Let’s simplify \(\cos(\phi + \frac{\pi}{2} - \theta)\) using the sum identity of cosine: \(\cos(\phi + \frac{\pi}{2} - \theta) = \) \( \cos(\phi - \theta)\cos(\frac{\pi}{2}) - \sin(\phi - \theta)\sin(\frac{\pi}{2}) = \) \( -\sin(\phi - \theta) = \sin(\theta - \phi) \).

(ii) \( (e^2\sin^{2}(\theta - \phi))r^2 = a^2 + r^2 - 2ar\sin(\theta - \phi) \)

(iii) \( (1 - e^2\sin^{2}(\theta - \phi))r^2 - 2a\sin(\theta - \phi)r + a^2 = 0 \)

Equation (iii) is a quadratic equation we can solve easily with the quadratic formula.

(iv) \( r = \dfrac{2a\sin(\theta - \phi) \pm \sqrt{4a^2\sin^{2}(\theta - \phi) - 4a^2(1-e^2\sin^{2}(\theta-\phi))}}{2(1-e^2\sin^{2}(\theta-\phi))} \)

(v) \( r = \dfrac{2a\sin(\theta - \phi) \pm 2a\sqrt{(1+e^2)\sin^{2}(\theta-\phi)-1}}{2(1-e^2\sin^{2}(\theta-\phi))} \)

(vi) \( r = \dfrac{a\sin(\theta - \phi) \pm a\sqrt{(1+e^2)\sin^{2}(\theta-\phi)-1}}{1-e^2\sin^{2}(\theta-\phi)} \)

The polar equation of a parabola that has the focus located at the polar coordinate \(\left(a, \, \phi + \frac{\pi}{2} \right) \) and the directrix creates an angle *φ* with the polar axis is given by:

\[ r(\theta) = \dfrac{a\sin(\theta - \phi) \pm a\sqrt{(1+e^2)\sin^{2}(\theta-\phi)-1}}{1 - e^2\sin^{2}(\theta - \phi)} \]

### The Parabola

In equation (vi), if we let *e* = 1, then we get a simplified equation of a parabola.

The polar equation of a parabola that has the focus located at the polar coordinate \(\left(a, \, \phi + \frac{\pi}{2}\right)\) and the directrix creates the angle *φ* with the polar axis is given by:

\[ r(\theta) = \dfrac{a\sin(\theta - \phi) \pm a\sqrt{2\sin^{2}(\theta-\phi)-1}}{\cos^{2}(\theta - \phi)} \]

where *a* is the distance of the focus from the pole.

The rectangular position of the focus is \( \left( -a\sin\phi,\, a\cos\phi \right) \) and the equation of the directrix is \( y = (\tan\phi)x\).

We used the sine version of the cosine double-angle but we can also choose the cosine version. It would have been more concise to use \(-\cos(2\theta - 2\phi)\) but the negative sign seems out of place in the radical.

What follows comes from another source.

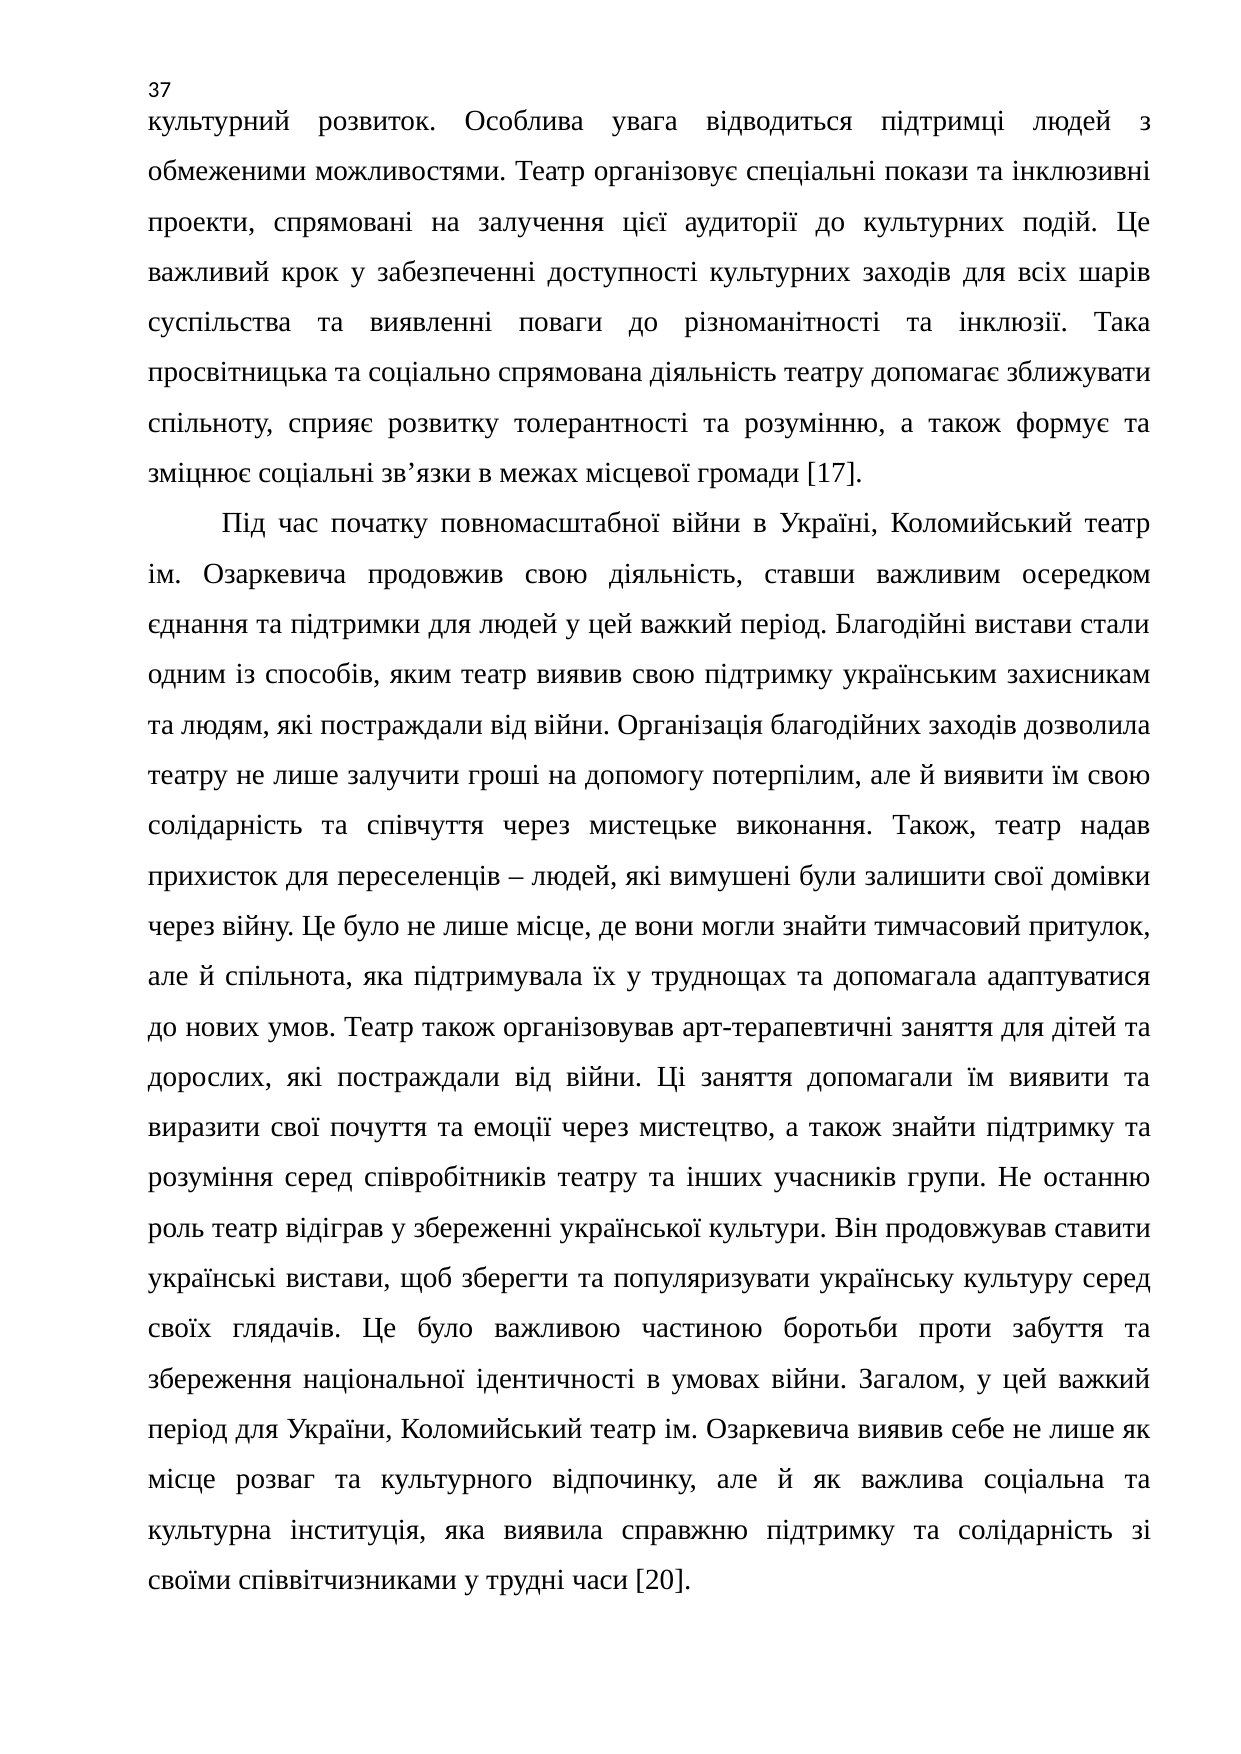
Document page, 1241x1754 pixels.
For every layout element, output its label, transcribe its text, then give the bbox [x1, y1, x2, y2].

text культурний розвиток. Особлива увага відводиться підтримці людей з обмеженими можливостями. Театр організовує спеціальні покази та інклюзивні проекти, спрямовані на залучення цієї аудиторії до культурних подій. Це важливий крок у забезпеченні доступності культурних заходів для всіх шарів суспільства та виявленні поваги до різноманітності та інклюзії. Така просвітницька та соціально спрямована діяльність театру допомагає зближувати спільноту, сприяє розвитку толерантності та розумінню, а також формує та зміцнює соціальні зв’язки в межах місцевої громади [17]. [148, 103, 1152, 489]
text Під час початку повномасштабної війни в Україні, Коломийський театр ім. Озаркевича продовжив свою діяльність, ставши важливим осередком єднання та підтримки для людей у цей важкий період. Благодійні вистави стали одним із способів, яким театр виявив свою підтримку українським захисникам та людям, які постраждали від війни. Організація благодійних заходів дозволила театру не лише залучити гроші на допомогу потерпілим, але й виявити їм свою солідарність та співчуття через мистецьке виконання. Також, театр надав прихисток для переселенців – людей, які вимушені були залишити свої домівки через війну. Це було не лише місце, де вони могли знайти тимчасовий притулок, але й спільнота, яка підтримувала їх у труднощах та допомагала адаптуватися до нових умов. Театр також організовував арт-терапевтичні заняття для дітей та дорослих, які постраждали від війни. Ці заняття допомагали їм виявити та виразити свої почуття та емоції через мистецтво, а також знайти підтримку та розуміння серед співробітників театру та інших учасників групи. Не останню роль театр відіграв у збереженні української культури. Він продовжував ставити українські вистави, щоб зберегти та популяризувати українську культуру серед своїх глядачів. Це було важливою частиною боротьби проти забуття та збереження національної ідентичності в умовах війни. Загалом, у цей важкий період для України, Коломийський театр ім. Озаркевича виявив себе не лише як місце розваг та культурного відпочинку, але й як важлива соціальна та культурна інституція, яка виявила справжню підтримку та солідарність зі своїми співвітчизниками у трудні часи [20]. [148, 506, 1152, 1596]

The equations are not as consice as the general equation for conics, but it does give a bit more leverage for choosing our focus point and the directrix.

From initial graphing tests, the plus/minus sign does not really change anything. However, there are gaps in the domains because of the radical, which probably lead to gaps in the range. When graphing \(f(\theta) = \sqrt{-\cos(2\theta - 2\phi)}\) as a rectangular function, there are gaps which are not filled by graphing both the plus and minus portions. However, Geogebra graphs the equation with a complete parabola without a hiccup. The only problem is a point on the parabola being tracked disappears at some intervals - probably at angles where the radical is undefined.

## Other Conics

The hyperbola in Figure 2 shows the value of *e* holds up. The equation graphed is \( r(\theta) = \frac{\frac{1}{2}\sin(\theta - \frac{\pi}{3}) + \frac{1}{2}\sqrt{1 + \frac{9}{4}\sin^{2}(\theta-\frac{\pi}{3})}}{1 - \frac{9}{4}\sin^{2}(\theta - \frac{\pi}{3})} \) for the focal distance *a* = 1/2, the eccentricity of *e* = 3/2, and the directrix equation \(y = (\tan\frac{\pi}{3})x \) or \(y = \sqrt{3}x\).

The ellipse in Figure 3 shows the value of *e* holds up for an ellipse also. The equation graphed is \( r(\theta) = \frac{\frac{1}{2}\sin(\theta - \frac{2\pi}{3}) + \frac{1}{2}\sqrt{1 + \frac{25}{36}\sin^{2}(\theta-\frac{2\pi}{3})}}{1 - \frac{25}{36}\sin^{2}(\theta - \frac{2\pi}{3})} \) for the focal distance *a* = 1/2, the eccentricity of *e* = 5/6, and the directrix equation \(y = (\tan\frac{2\pi}{3})x \) or \(y = -\sqrt{3}x\).